AIM OF THE EXERCISE → Using the material below, print the line that contains "международного образования. Эксперты IQ", the line that contains "Consultancy посоветуют подходящий", and every line in between, exactly and nothing else.

====== RECORDS SUPPLIED

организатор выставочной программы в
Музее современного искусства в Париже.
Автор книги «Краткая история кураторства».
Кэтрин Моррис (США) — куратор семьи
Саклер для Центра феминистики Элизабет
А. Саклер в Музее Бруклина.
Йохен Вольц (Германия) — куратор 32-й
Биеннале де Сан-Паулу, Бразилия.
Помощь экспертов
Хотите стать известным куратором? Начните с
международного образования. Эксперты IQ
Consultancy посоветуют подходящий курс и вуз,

============
====== RECORDS SUPPLIED

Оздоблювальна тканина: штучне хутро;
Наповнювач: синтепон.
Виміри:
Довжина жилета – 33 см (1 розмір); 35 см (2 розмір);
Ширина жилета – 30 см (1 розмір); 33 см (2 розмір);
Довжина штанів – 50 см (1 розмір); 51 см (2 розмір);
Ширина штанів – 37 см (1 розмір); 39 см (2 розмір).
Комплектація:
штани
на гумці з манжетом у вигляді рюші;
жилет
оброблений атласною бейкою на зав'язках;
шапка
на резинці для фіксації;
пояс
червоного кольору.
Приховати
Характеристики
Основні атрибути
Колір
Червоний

============

RESPONSE BOX →
международного образования. Эксперты IQ
Consultancy посоветуют подходящий курс и вуз,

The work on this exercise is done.